Predictors of Acute Myocardial Infarction: A Machine Learning Analysis After a 7-Year Follow-Up

Marco Casciaro1, Pierpaolo Di Micco2, Alessandro Tonacci3

  • 1Allergy and Clinical Immunology Unit, Department of Clinical and Experimental Medicine, University of Messina, 98125 Messina, Italy.

PubMed

Insights

Machine learning effectively predicts acute coronary syndrome risk.
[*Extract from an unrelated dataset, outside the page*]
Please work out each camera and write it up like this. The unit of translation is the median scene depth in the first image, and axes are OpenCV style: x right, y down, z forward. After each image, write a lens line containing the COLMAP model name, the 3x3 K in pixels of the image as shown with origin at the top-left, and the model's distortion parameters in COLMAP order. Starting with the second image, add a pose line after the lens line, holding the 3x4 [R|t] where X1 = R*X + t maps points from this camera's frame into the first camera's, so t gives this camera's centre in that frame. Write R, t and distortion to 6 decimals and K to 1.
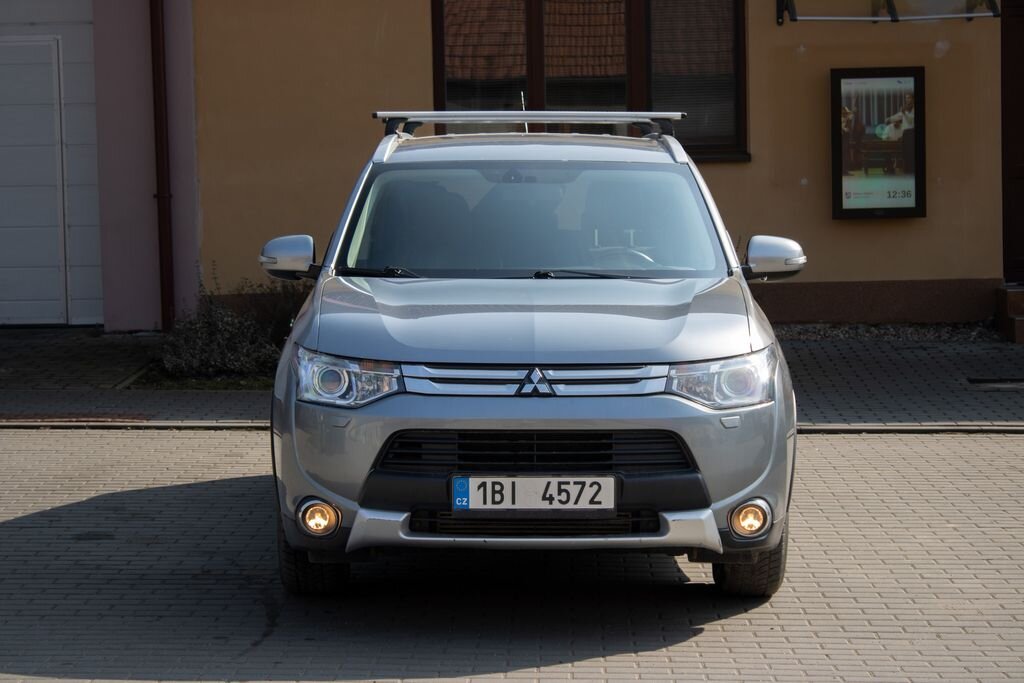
lens RADIAL K [[3244.6, 0, 512.0], [0, 3244.6, 341.5], [0, 0, 1]] dist [0.001997, -0.740595]
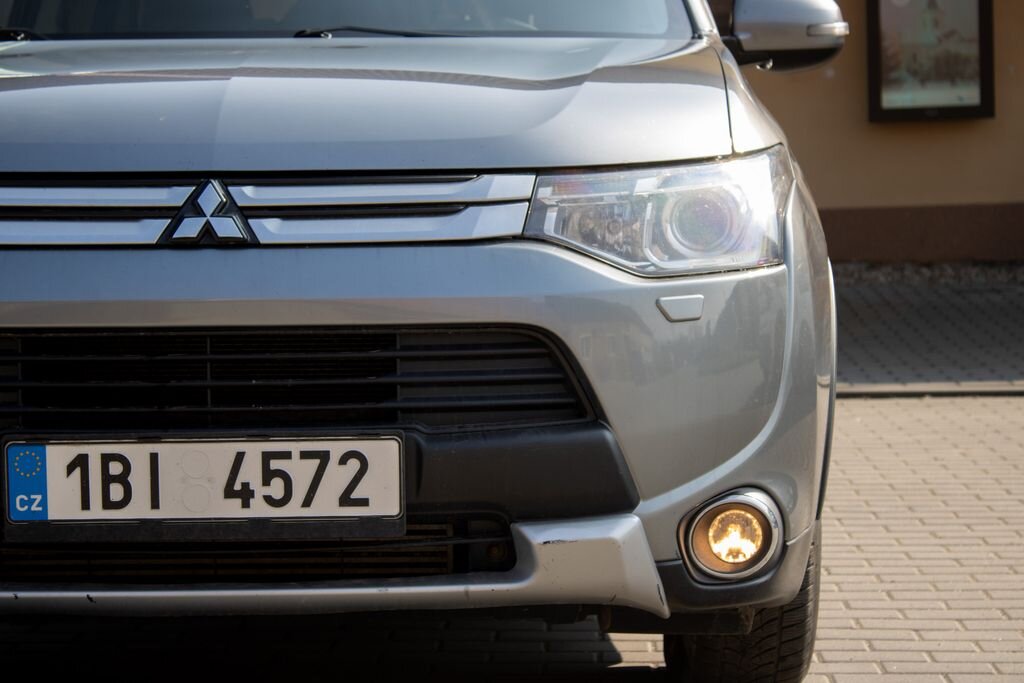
lens RADIAL K [[3244.6, 0, 512.0], [0, 3244.6, 341.5], [0, 0, 1]] dist [0.001997, -0.740595]
pose [[0.999921, -0.010910, -0.006310, 0.047933], [0.010898, 0.999939, -0.001954, 0.029865], [0.006331, 0.001885, 0.999978, 0.579733]]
Pulse wave velocity, left ventricular hypertrophy, and end-diastolic diameter are key indicators for identifying patients needing intervention.

Area of Science:

  • Cardiology
  • Biomedical Engineering
  • Data Science

Background:

  • Ischemic heart disease presents a significant global health challenge, contributing to substantial morbidity and mortality.
  • Cardiometabolic variables are critical determinants of cardiovascular event incidence.
  • Predicting adverse cardiovascular outcomes remains a key focus in cardiovascular research.

Purpose of the Study:

  • To employ a machine learning approach for identifying predictive factors of acute coronary syndrome (ACS) in patients with a history of the condition.
  • To investigate the utility of machine learning in assessing cardiovascular risk.
  • To enhance early detection and intervention strategies for high-risk cardiac patients.

Main Methods:

  • A cohort of 652 patients admitted for acute coronary syndrome was studied.
  • Inclusion criteria involved eligibility for immediate coronary revascularization for ST-segment-elevation myocardial infarction or within 24 hours.
  • Machine learning algorithms were applied to analyze patient data for predictive modeling.

Main Results:

  • Pulse wave velocity emerged as the most significant predictor of adverse events.
  • Left ventricular hypertrophy and left ventricular end-diastolic diameter were also identified as crucial predictive variables.
  • The study demonstrated a significant potential for machine learning in predicting life-threatening cardiac events.

Conclusions:

  • Machine learning algorithms can develop robust models for identifying patients at high risk of acute myocardial infarction.
  • Accurate data quality and ethical considerations are paramount for the reliable and responsible application of these predictive algorithms.
  • This approach offers a promising avenue for proactive cardiovascular risk management.